The daughter has been listening all this time, appreciative of the time the team spends on her father. She finally understands the complexity of what he is going through. The patient is discharged to a skilled nursing facility (SNIF) with the goal of going to live with her. His discharge is complex and takes longer than his admission to process. Once he is ready to go, the resident notifies the team to attend the discharge huddle. The team assembles at the patient’s bedside again with his daughter linked in. The resident reviews the medical treatment plan and notes that he will see Mr. Jones in five days in the general medical clinic. Mr. Jones will become part of the resident’s virtual patient panel and will participate in a video call management session weekly under the direction of the attending physician. The social worker reviews the expectations for SNIF transfer and then home services. The pharmacist reviews the medications and associated co-pays. The nurse completes the package with patient and caregiver education. The transport arrives to pick up Mr. Jones, and his bed is cleaned, paving the way for another admission.
The day is now over. The team has engaged deeply in experiential learning. This was possible, however, only because the team had a manageable census, time for daily reflection, and meaningful relationships with trained teachers. In the CLU, every case is a substrate for teaching. Workload is measured in not only the census of the team and the number of admissions but also the number of discharges, transfers, and follow-ups allowing for an accurate picture of work intensity.

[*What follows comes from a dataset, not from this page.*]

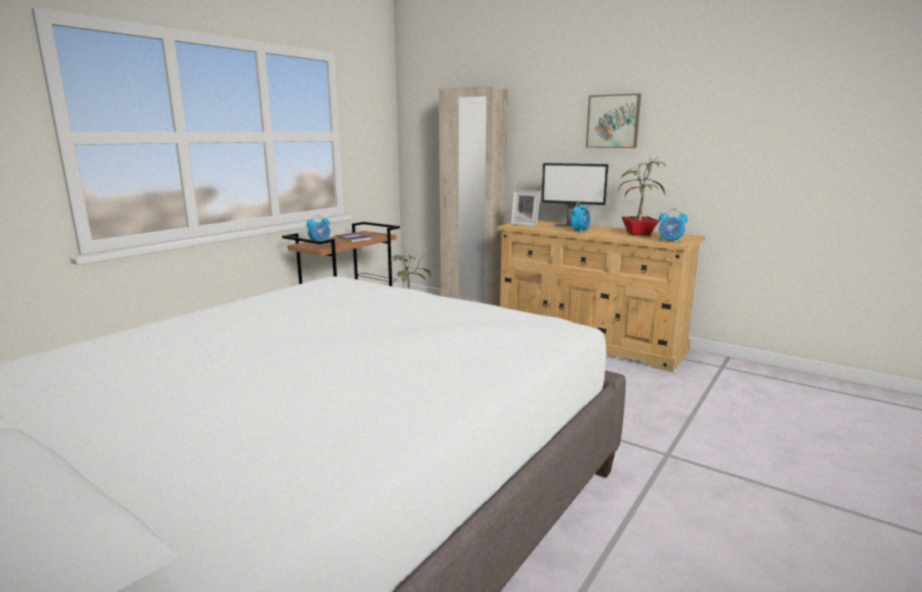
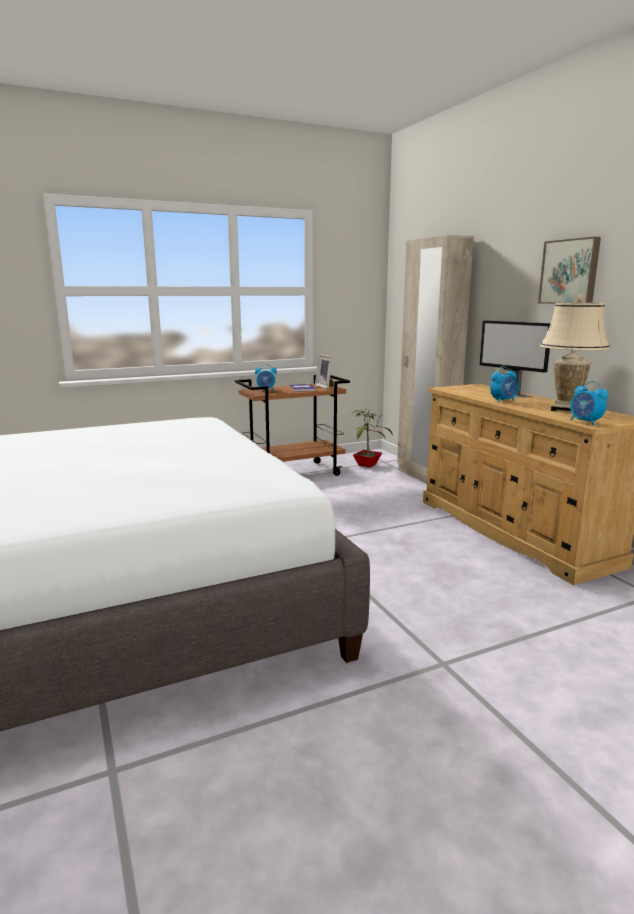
camera: 30 degrees right, 0 degrees up
(525, 224) = (461, 389): picture frame -> picture frame (325, 386)
(636, 234) = (566, 410): potted plant -> beige table lamp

The utopian nonteaching service
The CLU, or our utopian teaching service, cannot exist in a vacuum. There are just too many patients. There must be services without trainees—nonteaching services—that parallel CLUs. Surely, on a parallel nonteaching service, a group of APPs or licensed physicians could take the places of the trainees on our utopian service. The patient care goals between teaching and nonteaching services should be identical, as should the commitment to clinical and systems science. The institution’s values must be reflected in both models. The only difference is that a CLU is training tomorrow’s health care workforce through adaptive service learning.
Taking a First Step Toward Utopia
Repp and colleagues identify seven design principles for nonteaching services.1 We believe these principles are a good place to start on the journey toward the utopia we’ve described here, and we highlight principle 7 in particular, which suggests renaming nonteaching services. Adding the prefix “non” was a simple naming convenience years ago when such services needed to be differentiated from teaching services. A more appropriate label might be Collaborative Care Services. Without them, we cannot even come close to utopia. Whatever we call them, they are absolutely essential to training the next generation of providers.